*Exercise aim*. Repeat the listing below in full, exactly as it stands.

*Material for the task*.
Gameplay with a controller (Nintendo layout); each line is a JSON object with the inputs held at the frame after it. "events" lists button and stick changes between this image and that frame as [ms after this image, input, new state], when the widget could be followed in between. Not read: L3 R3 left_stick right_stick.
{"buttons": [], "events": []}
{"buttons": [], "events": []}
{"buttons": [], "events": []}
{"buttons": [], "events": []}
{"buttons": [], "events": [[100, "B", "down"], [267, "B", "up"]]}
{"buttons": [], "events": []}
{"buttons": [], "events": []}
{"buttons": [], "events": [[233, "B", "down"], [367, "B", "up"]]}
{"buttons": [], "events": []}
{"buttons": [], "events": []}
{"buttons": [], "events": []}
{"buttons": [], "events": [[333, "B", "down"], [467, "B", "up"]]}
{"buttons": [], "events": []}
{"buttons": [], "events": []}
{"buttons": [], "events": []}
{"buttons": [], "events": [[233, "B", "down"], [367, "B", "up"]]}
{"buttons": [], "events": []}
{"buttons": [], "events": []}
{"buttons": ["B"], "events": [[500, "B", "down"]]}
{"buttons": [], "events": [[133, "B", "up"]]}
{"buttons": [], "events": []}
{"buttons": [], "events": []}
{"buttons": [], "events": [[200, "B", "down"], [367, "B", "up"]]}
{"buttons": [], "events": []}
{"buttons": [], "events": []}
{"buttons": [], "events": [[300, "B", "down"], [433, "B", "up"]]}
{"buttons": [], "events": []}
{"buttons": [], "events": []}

*Response below*.
Gameplay with a controller (Nintendo layout); each line is a JSON object with the inputs held at the frame after it. "events" lists button and stick changes between this image and that frame as [ms after this image, input, new state], when the widget could be followed in between. Not read: L3 R3 left_stick right_stick.
{"buttons": [], "events": []}
{"buttons": [], "events": []}
{"buttons": [], "events": []}
{"buttons": [], "events": []}
{"buttons": [], "events": [[100, "B", "down"], [267, "B", "up"]]}
{"buttons": [], "events": []}
{"buttons": [], "events": []}
{"buttons": [], "events": [[233, "B", "down"], [367, "B", "up"]]}
{"buttons": [], "events": []}
{"buttons": [], "events": []}
{"buttons": [], "events": []}
{"buttons": [], "events": [[333, "B", "down"], [467, "B", "up"]]}
{"buttons": [], "events": []}
{"buttons": [], "events": []}
{"buttons": [], "events": []}
{"buttons": [], "events": [[233, "B", "down"], [367, "B", "up"]]}
{"buttons": [], "events": []}
{"buttons": [], "events": []}
{"buttons": ["B"], "events": [[500, "B", "down"]]}
{"buttons": [], "events": [[133, "B", "up"]]}
{"buttons": [], "events": []}
{"buttons": [], "events": []}
{"buttons": [], "events": [[200, "B", "down"], [367, "B", "up"]]}
{"buttons": [], "events": []}
{"buttons": [], "events": []}
{"buttons": [], "events": [[300, "B", "down"], [433, "B", "up"]]}
{"buttons": [], "events": []}
{"buttons": [], "events": []}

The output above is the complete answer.